Our experience to date suggests that using Climate-FVS requires even more diligence in reviewing model outputs than does the base FVS model. Fortunately, Climate-FVS also produces detailed outputs for each component of climate-adjusted growth and mortality to help identify the cause of unusual model projections. Adjusting Climate-FVS parameters in response to unusual model behavior is another matter entirely. As we have realized many times during this project, having some intuition of how a species might perform in the future is very different from having the confidence to assign a numerical value to this performance in order to update the default model parameters.

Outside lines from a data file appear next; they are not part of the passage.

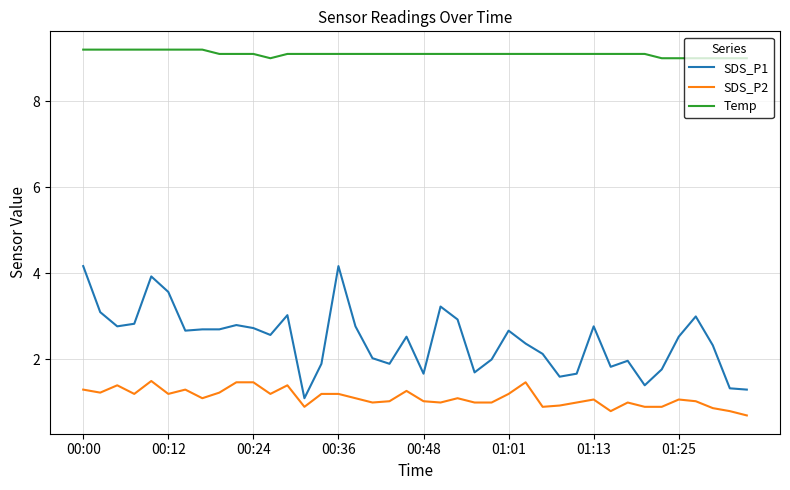

Which series has the largest total across all categories?

Temp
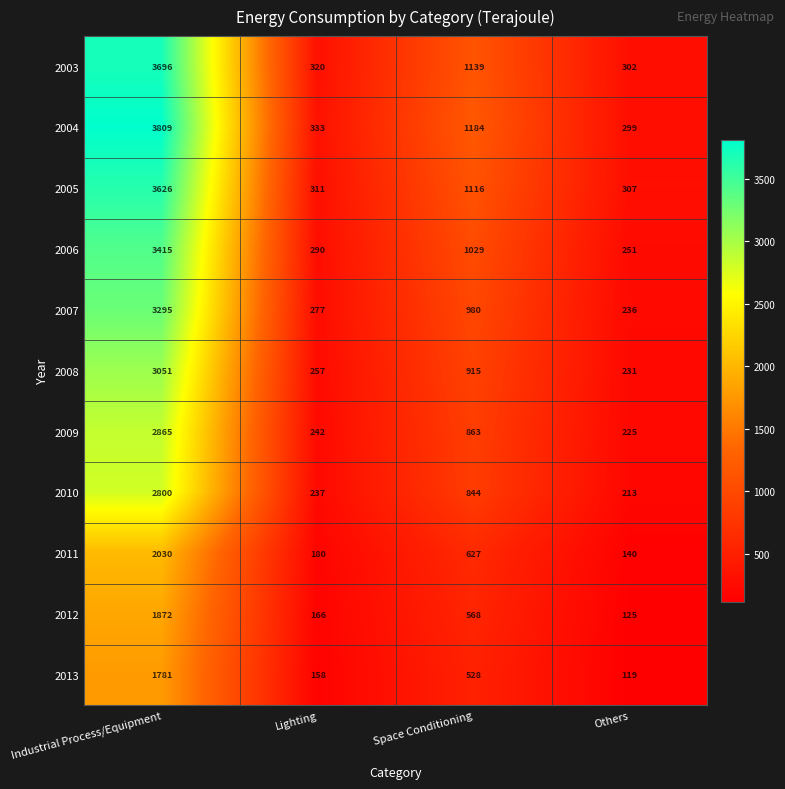

What is the maximum value shown in the chart?

3809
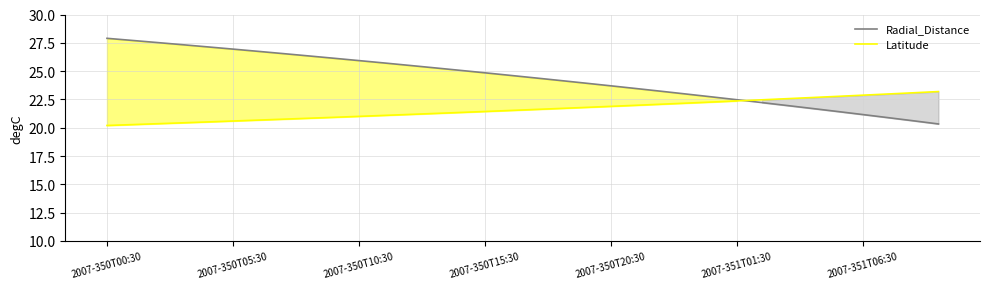

Does the chart display data point markers on the line(s)?

No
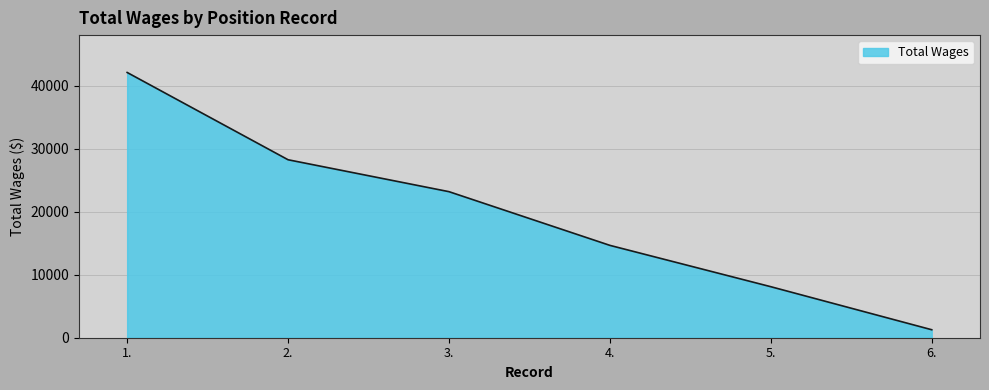

What is the minimum value shown in the chart?

1266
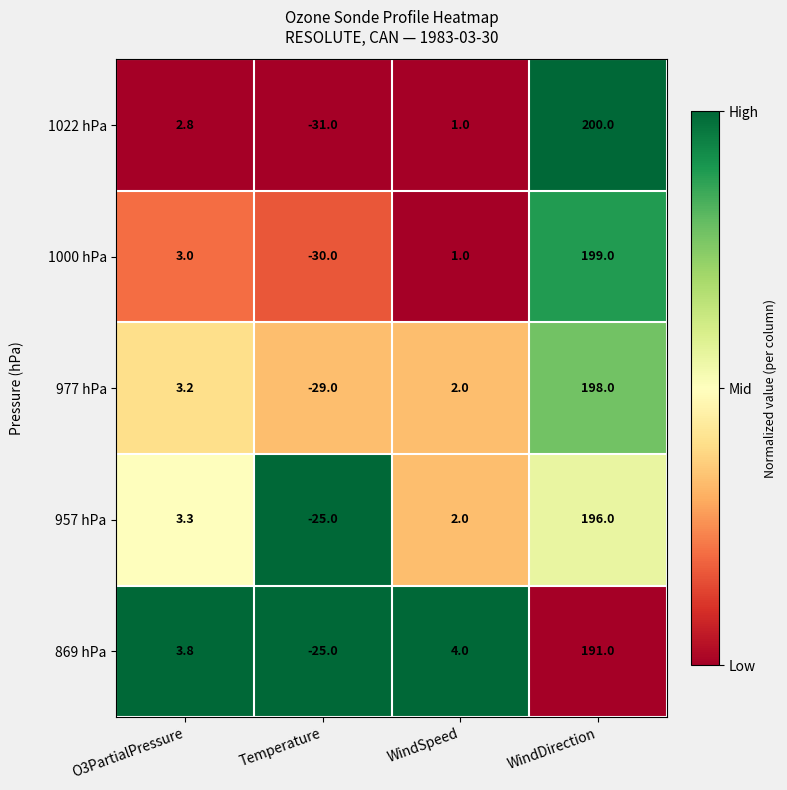

What value does the 869 hPa series have at O3PartialPressure?

3.8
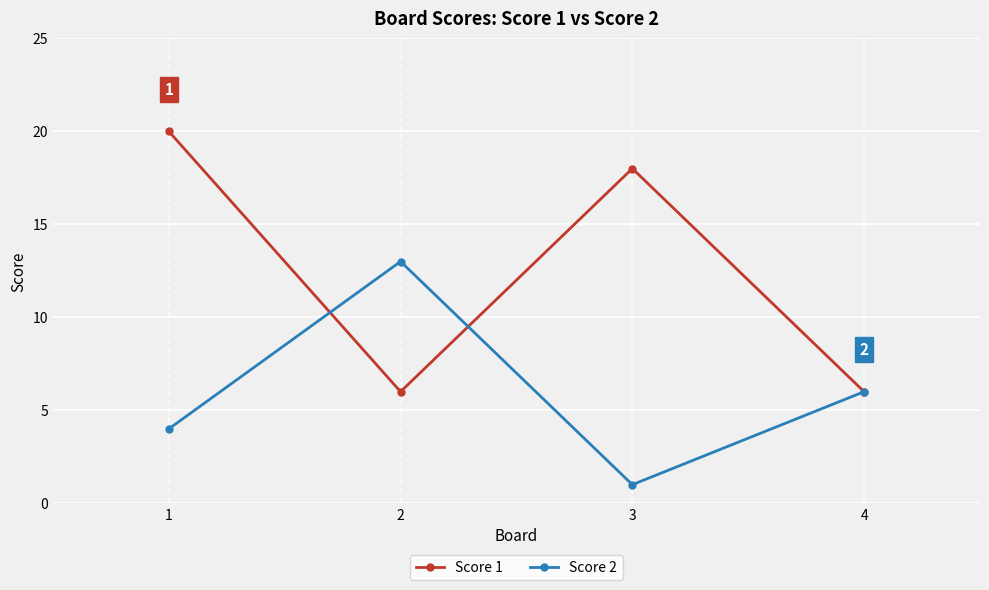

Where do Score 2 and Score 1 first cross each other?

1 and 2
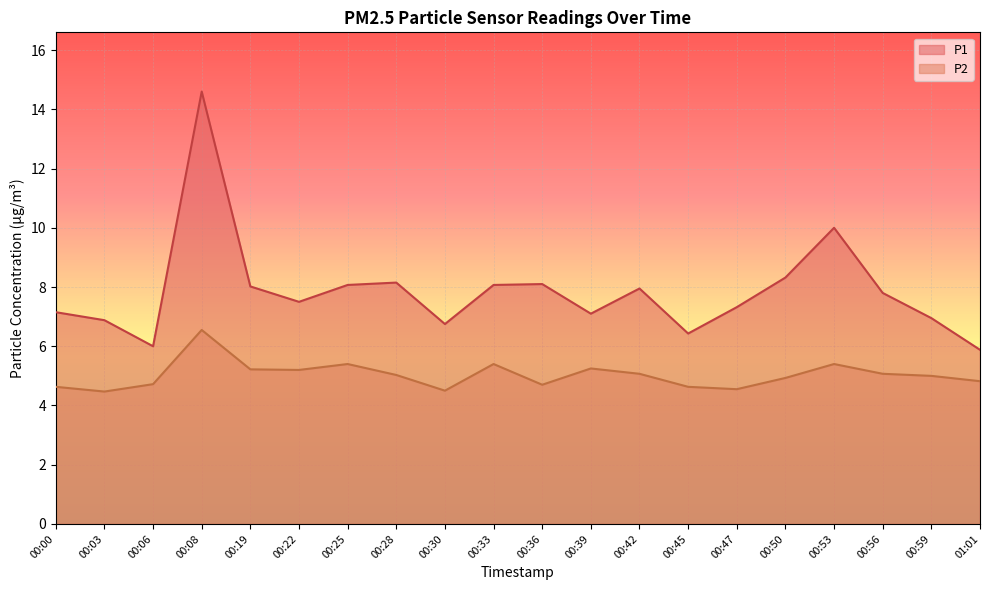

What is the label of the 10th point from the right?

00:36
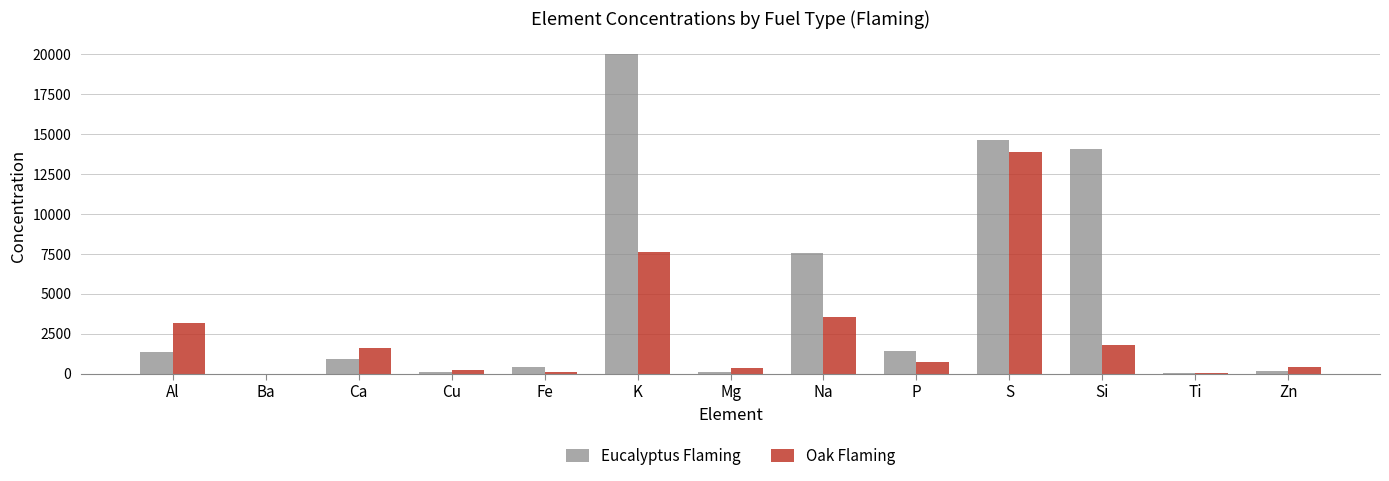

Count the number of categories in the chart.

13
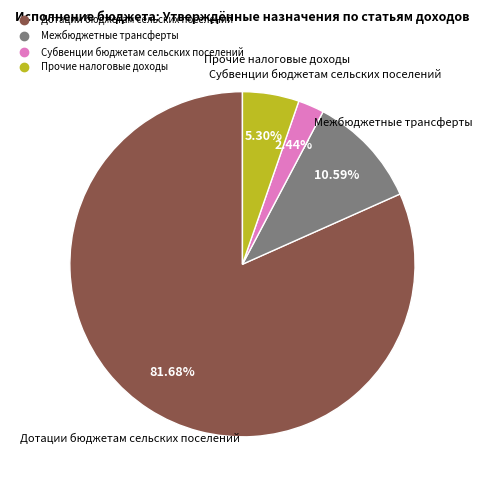

Count the number of slices in the pie.

4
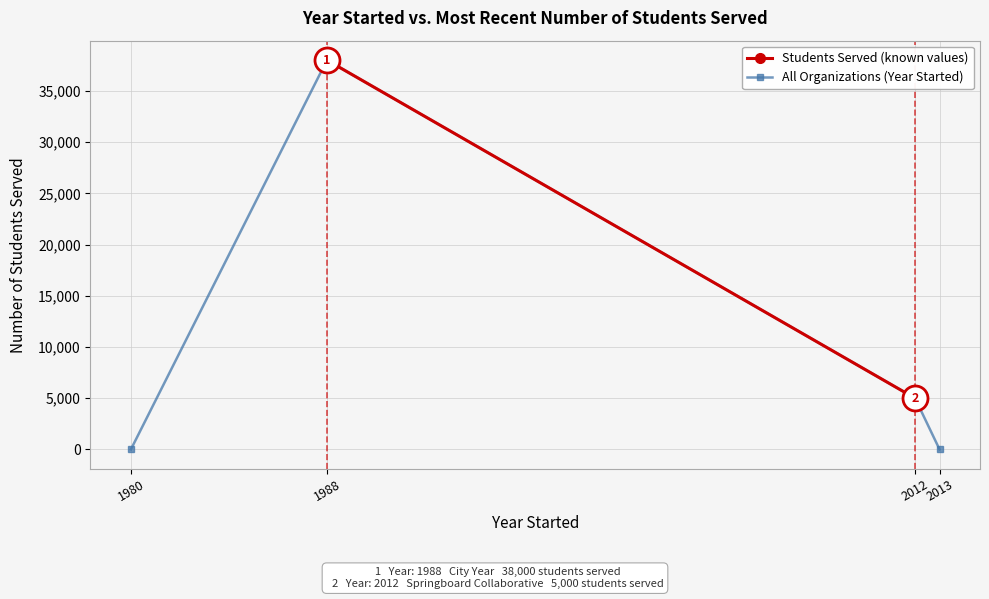

True or false: HPI Reference Line and Students Served (organization) intersect in this chart.

False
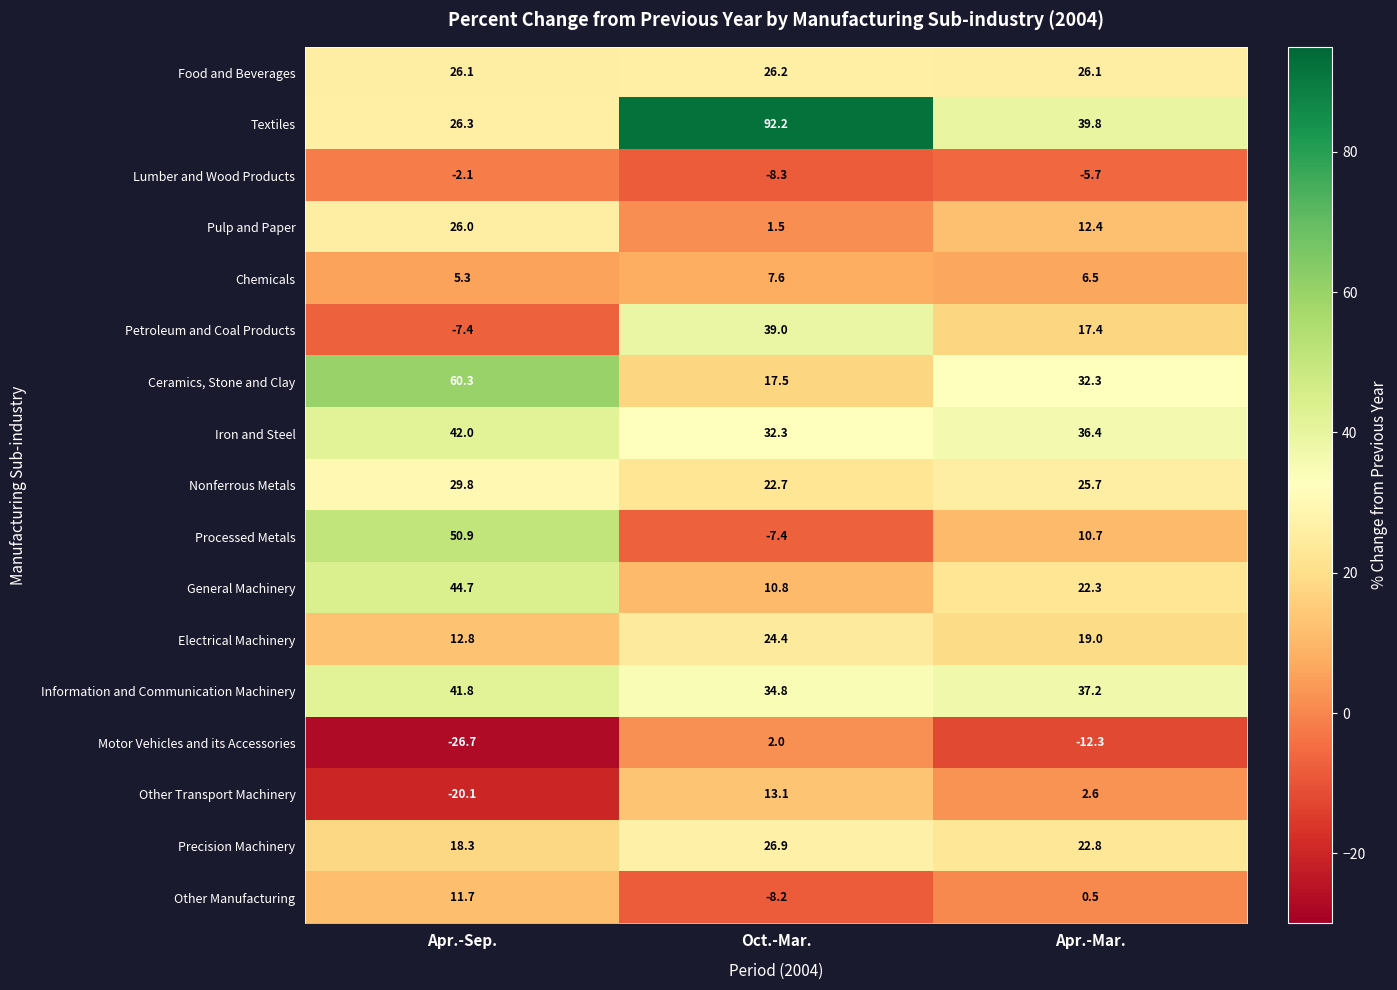

At which category is the sum across all series the highest?

Apr.-Sep.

These limitations of FVS and Climate-FVS in no means undermine the value that our simulations have already brought to work at our ASCC sites. Now past the midpoint in this project, simulations for the Flathead National Forest and Colorado State Forest sites are already helping set future directions and have drawn attention to aspects of future treatment design that require consideration. Just as using FVS and Climate-FVS to provide insights into stand dynamics at our ASCC sites does not detract from the expert opinion used to develop the ASCC treatments, the limitations of these models do not diminish their contribution to our understanding. We hope to share more of these insights and lessons learned as our project moves into the analysis phase for all four Rocky Mountain ASCC sites.